● Task details:
Apart from the images, every record here needs to be copied exactly.

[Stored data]

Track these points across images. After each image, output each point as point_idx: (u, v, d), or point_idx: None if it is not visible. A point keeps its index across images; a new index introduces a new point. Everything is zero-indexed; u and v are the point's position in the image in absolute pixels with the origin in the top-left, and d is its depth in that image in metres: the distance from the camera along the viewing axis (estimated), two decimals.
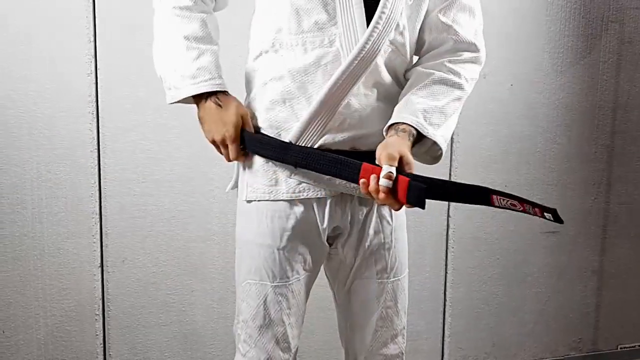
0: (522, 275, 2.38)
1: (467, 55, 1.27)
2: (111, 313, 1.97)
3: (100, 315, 1.97)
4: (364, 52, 1.16)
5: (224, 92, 1.24)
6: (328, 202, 1.25)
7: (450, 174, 2.23)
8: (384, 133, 1.20)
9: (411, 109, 1.20)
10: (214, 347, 2.07)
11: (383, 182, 1.07)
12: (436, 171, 2.17)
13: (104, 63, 1.86)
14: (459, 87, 1.25)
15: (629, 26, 2.37)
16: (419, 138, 1.20)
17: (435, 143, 1.22)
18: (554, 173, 2.35)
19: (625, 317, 2.55)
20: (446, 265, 2.29)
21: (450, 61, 1.25)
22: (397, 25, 1.19)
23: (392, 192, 1.08)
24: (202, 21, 1.23)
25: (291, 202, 1.24)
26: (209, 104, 1.23)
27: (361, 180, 1.12)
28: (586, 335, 2.51)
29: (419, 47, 1.30)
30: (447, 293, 2.31)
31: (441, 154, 1.26)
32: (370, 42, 1.16)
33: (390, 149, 1.12)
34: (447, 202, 2.24)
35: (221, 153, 1.28)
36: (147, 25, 1.87)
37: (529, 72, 2.27)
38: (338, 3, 1.17)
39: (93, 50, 1.85)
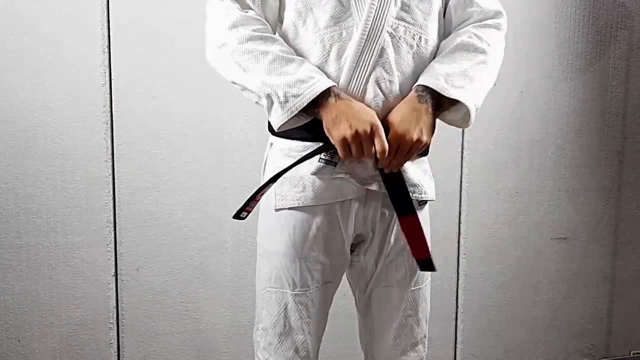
0: (533, 281, 2.38)
1: (490, 21, 1.28)
2: (125, 321, 1.99)
3: (115, 324, 1.98)
4: (367, 29, 1.16)
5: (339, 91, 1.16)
6: (353, 208, 1.24)
7: (461, 180, 2.24)
8: None
9: (432, 73, 1.20)
10: (227, 355, 2.08)
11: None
12: (447, 177, 2.21)
13: (118, 73, 1.88)
14: (482, 51, 1.24)
15: (637, 32, 2.37)
16: (449, 103, 1.20)
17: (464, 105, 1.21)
18: (564, 179, 2.36)
19: (638, 322, 2.54)
20: (458, 271, 2.29)
21: (474, 27, 1.27)
22: (396, 1, 1.19)
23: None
24: (280, 39, 1.20)
25: (313, 211, 1.23)
26: (340, 102, 1.13)
27: None
28: (599, 341, 2.50)
29: (448, 27, 1.31)
30: (459, 299, 2.31)
31: (470, 117, 1.23)
32: (371, 17, 1.16)
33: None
34: (458, 210, 2.25)
35: (358, 151, 1.14)
36: (160, 36, 1.90)
37: (539, 78, 2.28)
38: None
39: (107, 61, 1.87)
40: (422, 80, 1.19)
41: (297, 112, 1.13)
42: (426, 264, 1.23)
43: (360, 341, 1.46)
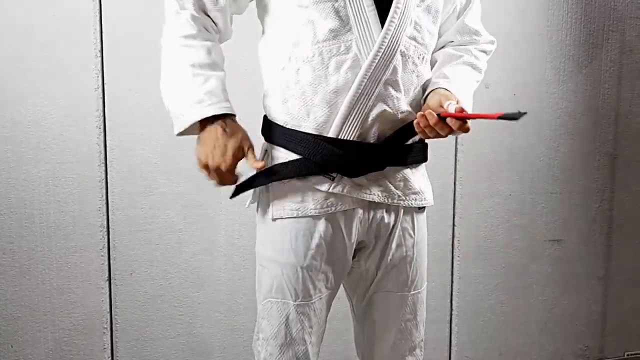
0: (527, 283, 2.39)
1: (487, 47, 1.41)
2: (119, 326, 1.98)
3: (108, 329, 1.97)
4: (384, 46, 1.16)
5: (232, 118, 1.20)
6: (356, 216, 1.23)
7: (455, 182, 2.25)
8: (421, 102, 1.26)
9: (446, 80, 1.27)
10: (221, 359, 2.07)
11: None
12: (441, 180, 2.21)
13: (110, 77, 1.88)
14: (479, 72, 1.37)
15: (629, 35, 2.39)
16: None
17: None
18: (557, 181, 2.36)
19: (632, 324, 2.55)
20: (452, 274, 2.30)
21: (476, 49, 1.38)
22: (411, 20, 1.20)
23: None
24: (207, 49, 1.21)
25: (316, 219, 1.22)
26: (215, 127, 1.18)
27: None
28: (593, 343, 2.51)
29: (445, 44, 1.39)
30: (453, 302, 2.31)
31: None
32: (389, 35, 1.16)
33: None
34: (452, 212, 2.26)
35: (208, 176, 1.22)
36: (153, 39, 1.90)
37: (532, 81, 2.29)
38: (350, 8, 1.16)
39: (100, 65, 1.87)
40: (442, 84, 1.25)
41: (183, 129, 1.21)
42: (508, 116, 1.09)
43: (356, 347, 1.45)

● Written response:
Track these points across images. After each image, output each point as point_idx: (u, v, d), or point_idx: None if it is not visible. A point keeps its index across images; a new index introduces a new point. Everything is zero-indexed; u and v are the point's position in the image in absolute pixels with the origin in the top-left, and d is its depth in that image in metres: the distance from the camera along the viewing axis (estimated), two decimals.
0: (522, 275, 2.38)
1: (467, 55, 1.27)
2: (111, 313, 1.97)
3: (100, 315, 1.97)
4: (364, 52, 1.16)
5: (224, 92, 1.24)
6: (328, 202, 1.25)
7: (450, 174, 2.23)
8: (384, 133, 1.20)
9: (411, 109, 1.20)
10: (214, 347, 2.07)
11: (383, 182, 1.07)
12: (436, 171, 2.17)
13: (104, 63, 1.86)
14: (459, 87, 1.25)
15: (629, 26, 2.37)
16: (419, 138, 1.20)
17: (435, 143, 1.22)
18: (554, 173, 2.35)
19: (625, 317, 2.55)
20: (446, 265, 2.29)
21: (450, 61, 1.25)
22: (397, 25, 1.19)
23: (392, 192, 1.08)
24: (202, 21, 1.23)
25: (291, 202, 1.24)
26: (209, 104, 1.23)
27: (361, 180, 1.12)
28: (586, 335, 2.51)
29: (419, 47, 1.30)
30: (447, 293, 2.31)
31: (441, 154, 1.26)
32: (370, 42, 1.16)
33: (390, 149, 1.12)
34: (447, 202, 2.24)
35: (221, 153, 1.28)
36: (147, 25, 1.87)
37: (529, 72, 2.27)
38: (338, 3, 1.17)
39: (93, 50, 1.85)
0: (533, 281, 2.38)
1: (490, 21, 1.28)
2: (125, 321, 1.99)
3: (115, 324, 1.98)
4: (367, 29, 1.16)
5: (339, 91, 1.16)
6: (353, 208, 1.24)
7: (461, 180, 2.24)
8: None
9: (432, 73, 1.20)
10: (227, 355, 2.08)
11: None
12: (447, 177, 2.21)
13: (118, 73, 1.88)
14: (482, 51, 1.24)
15: (637, 32, 2.37)
16: (449, 103, 1.20)
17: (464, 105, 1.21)
18: (564, 179, 2.36)
19: (638, 322, 2.54)
20: (458, 271, 2.29)
21: (474, 27, 1.27)
22: (396, 1, 1.19)
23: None
24: (280, 39, 1.20)
25: (313, 211, 1.23)
26: (340, 102, 1.13)
27: None
28: (599, 341, 2.50)
29: (448, 27, 1.31)
30: (459, 299, 2.31)
31: (470, 117, 1.23)
32: (371, 17, 1.16)
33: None
34: (458, 210, 2.25)
35: (358, 151, 1.14)
36: (160, 36, 1.90)
37: (539, 78, 2.28)
38: None
39: (107, 61, 1.87)
40: (422, 80, 1.19)
41: (297, 112, 1.13)
42: (426, 264, 1.23)
43: (360, 341, 1.46)
0: (527, 283, 2.39)
1: (487, 47, 1.41)
2: (119, 326, 1.98)
3: (108, 329, 1.97)
4: (384, 46, 1.16)
5: (232, 118, 1.20)
6: (356, 216, 1.23)
7: (455, 182, 2.25)
8: (421, 102, 1.26)
9: (446, 80, 1.27)
10: (221, 359, 2.07)
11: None
12: (441, 180, 2.21)
13: (110, 77, 1.88)
14: (479, 72, 1.37)
15: (629, 35, 2.39)
16: None
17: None
18: (557, 181, 2.36)
19: (632, 324, 2.55)
20: (452, 274, 2.30)
21: (476, 49, 1.38)
22: (411, 20, 1.20)
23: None
24: (207, 49, 1.21)
25: (316, 219, 1.22)
26: (215, 127, 1.18)
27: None
28: (593, 343, 2.51)
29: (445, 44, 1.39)
30: (453, 302, 2.31)
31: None
32: (389, 35, 1.16)
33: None
34: (452, 212, 2.26)
35: (208, 176, 1.22)
36: (153, 39, 1.90)
37: (532, 81, 2.29)
38: (350, 8, 1.16)
39: (100, 65, 1.87)
40: (442, 84, 1.25)
41: (183, 129, 1.21)
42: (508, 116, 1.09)
43: (356, 347, 1.45)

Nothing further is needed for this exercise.